(Beginning of Exercise passage)

Selling an online business is both exciting and scary. You can ease the process by carefully planning each step. What steps must you take when doing so?
Gather Important Documents
Before listing your business for sale, you should have detailed records in order. These documents will give buyers confidence and allow them to accurately assess the business. Important items to prepare include:
– 3 to 5 years of financial statements, including profit & loss, balance sheets, and tax returns
– Customer lists, contacts, and traffic/sales analytics – Explanations of processes, systems, tools, and intellectual property
– Agreements with outside partners, such as the landlord
– Legal documents related to the business
Setting a Price
When setting an asking price for selling your online business, there are several factors to consider. First, calculate the annual profits or cash flow the business generates. Estimate maintainable earnings by averaging profits over the last three years. Multiply this number by an industry-standard multiple, which is usually between three to five times for most online businesses.
Additionally, consider the assets and intellectual property of the business. Evaluate things like the website itself, branding, trademarks, patents, inventory, and other assets. Estimate their tangible value and factor this into your overall asking price.
You’ll also want to assess intangible assets like brand awareness, authority, web traffic, email lists, social media followings, and repeat customer loyalty. These drive future revenues and should increase your valuation beyond just profits times a multiple.
Finally, research asking prices for other similar online businesses that have recently sold. Let market comps guide and validate your price determination. Aim high but realistically to allow some negotiation room. Justifying all valuation factors with evidence will make buyers more likely to agree to your ideal asking price.
List with a Business Broker
Business brokers essentially act as sales agents to facilitate deals between buyers and sellers. The services they may provide include:
– Valuing your company to set an alluring yet feasible asking price
– Listing and marketing through their contacts and industry knowledge
– Qualifying and screening buyers before forwarding offers
– Handling negotiations to net you the maximum sale price
– Assisting with paperwork, legalities, and escrow closing
Typically brokers charge a percentage commission (up to 15%) from the final sale price. Weigh the tradeoff between this fee and the effective convenience of letting an experienced broker manage the deal. You don’t need a business broker, but it is helpful to have one.

(End of Exercise passage)

Your instructions:
Continue the guide to selling an online business from its final sentence, in the same style.

(Beginning of The data)

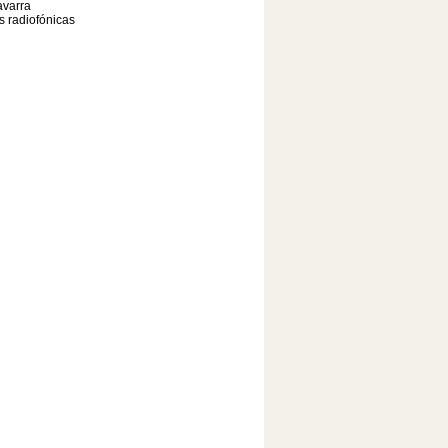
varra
as radiofónicas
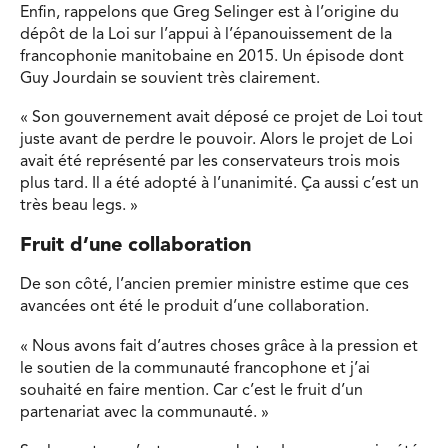
Enfin, rappelons que Greg Selinger est à l’origine du
dépôt de la Loi sur l’appui à l’épanouissement de la
francophonie manitobaine en 2015. Un épisode dont
Guy Jourdain se souvient très clairement.
« Son gouvernement avait déposé ce projet de Loi tout
juste avant de perdre le pouvoir. Alors le projet de Loi
avait été représenté par les conservateurs trois mois
plus tard. Il a été adopté à l’unanimité. Ça aussi c’est un
très beau legs. »
Fruit d’une collaboration
De son côté, l’ancien premier ministre estime que ces
avancées ont été le produit d’une collaboration.
« Nous avons fait d’autres choses grâce à la pression et
le soutien de la communauté francophone et j’ai
souhaité en faire mention. Car c’est le fruit d’un
partenariat avec la communauté. »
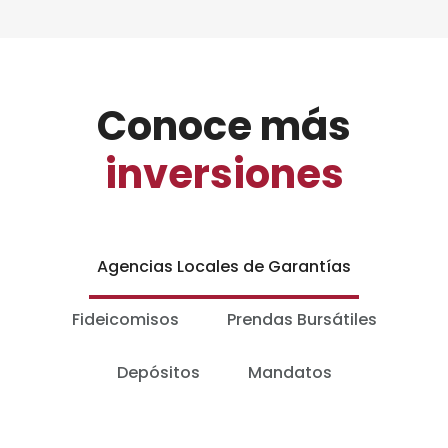
Conoce más
inversiones
Agencias Locales de Garantías
Fideicomisos
Prendas Bursátiles
Depósitos
Mandatos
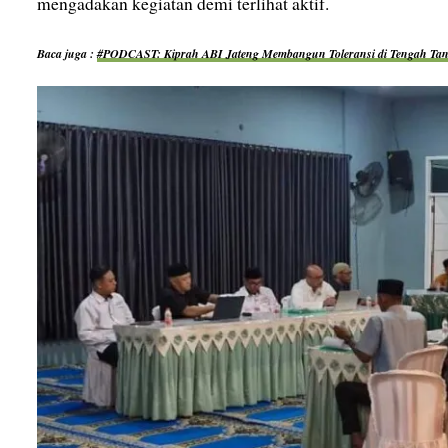
mengadakan kegiatan demi terlihat aktif.
Baca juga :
#PODCAST: Kiprah ABI Jateng Membangun Toleransi di Tengah Ta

(End of The data)

Reply to the task:
Advertise and Field Offers
Aside from engaging a broker, you can promote your listing through various online channels. Create posts advertising the fundamentals of your business through relevant websites, newsletters, and forums. Make use of your existing customer network by announcing the sale as well. Then patiently await serious prospect inquiries to come in.
As you receive offers, vet each carefully based on elements like price, payment terms, contingencies around ownership transfer, timing guarantees, conditions, buyer financing, experience level, and more. Moving too quickly into a suboptimal deal may cost you, so decline politely if needed.
Prepare for Ownership Transfer
With an accepted offer in hand, now facilitate the legal transfer of your business entirely to the buyer. Work constructively through the buyer’s remaining due diligence questions and demonstration of proof-of-concept items. Engage lawyers to handle the business purchase contract and associated documents. Follow your lawyer’s counsel to protect yourself sufficiently. Finalize the transition of all systems, data, processes, and assets based on the agreement.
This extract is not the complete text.